Left alone – or drunk in the lorry park: warning to parents after children abandoned at shows

  • British Showjumping (BS) has urged parents and carers of junior riders to ensure they are always accompanied at competitions – after cases of children being abandoned at shows, including one found drunk in the lorry park.

    BS put out an online request to those responsible for children, asking them to ensure they are not left alone. Chief executive Iain Graham told H&H he had initially planned just to email junior riders’ responsible adults.

    “But I decided to put it online; it might get people talking and make them realise this is unacceptable,” he said. “We understand people want to give children all the opportunities they can, but it needs to be in a safe and responsible way.”

    Mr Graham said there have been cases of children left alone at shows with a pony or horse, and of under-16s left in charge of younger siblings.

    “Then a judge or collecting ring steward realises there’s no one with the child, and has a conversation,” he said. “One was under the age of 12, and when gently spoken to said ‘I’ll be fine’; the mother had dropped her off and a friend was supposed to be collecting her but was held up. When the mother was contacted, she said there were people there who knew the child but none of them knew they were responsible for her.”

    Mr Graham cited the British Eventing request for any adult riders at events on their own to let the secretary know, in case of anything happening.

    “To me it’s unacceptable that adults think they can just leave a child in charge of a horse or pony with no adults around,” he said. “Anything could happen; the pony has an accident, or the child.
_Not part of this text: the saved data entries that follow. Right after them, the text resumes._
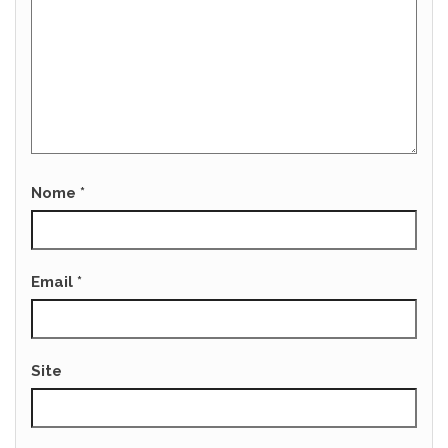
Nome
*
Email
*
Site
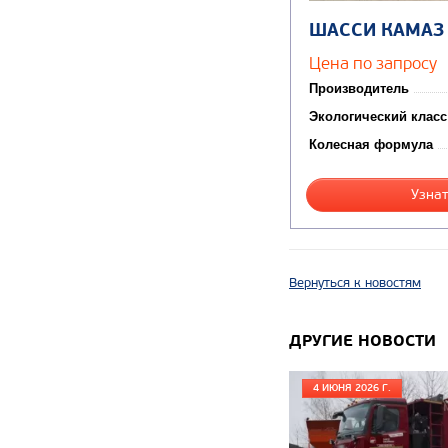
ШАССИ КАМАЗ
Цена по запросу
Производитель
Экологический класс
Колесная формула
Узнат
Вернуться к новостям
ДРУГИЕ НОВОСТИ
4 ИЮНЯ 2026 Г.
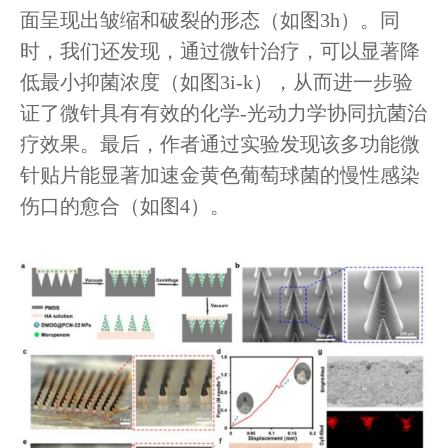
面呈现出皱缩和破裂的形态（如图3h）。同
时，我们还发现，通过微针治疗，可以显著降
低最小抑菌浓度（如图3i-k），从而进一步验
证了微针具有有效的化学-光动力学协同抗菌治
疗效果。最后，作者通过实验发现该多功能微
针贴片能显著加速金黄色葡萄球菌的慢性感染
伤口的愈合（如图4）。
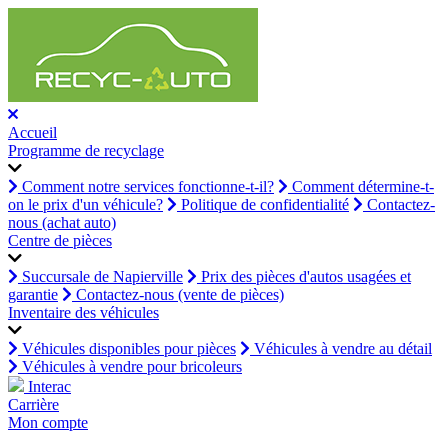
Accueil
Programme de recyclage
Comment notre services fonctionne-t-il?
Comment détermine-t-
on le prix d'un véhicule?
Politique de confidentialité
Contactez-
nous (achat auto)
Centre de pièces
Succursale de Napierville
Prix des pièces d'autos usagées et
garantie
Contactez-nous (vente de pièces)
Inventaire des véhicules
Véhicules disponibles pour pièces
Véhicules à vendre au détail
Véhicules à vendre pour bricoleurs
Interac
Carrière
Mon compte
It’s a risk sport and children aren’t equipped to deal with these things on their own.”

    There has been worse too; Mr Graham said at one stay-away show, an inebriated child was found in the lorry park one night; the parents had booked themselves into a hotel and left the child there with the lorry.

    “It’s ridiculous,” he said, adding that there have been occasions social services have become involved as a result of these cases.

    “Some of the cases have been flagged as safeguarding issues through British Equestrian,” he said. “If a parent left a child at home and went to stay in a hotel, social services would be involved and this is worse. It’s not right on any level.”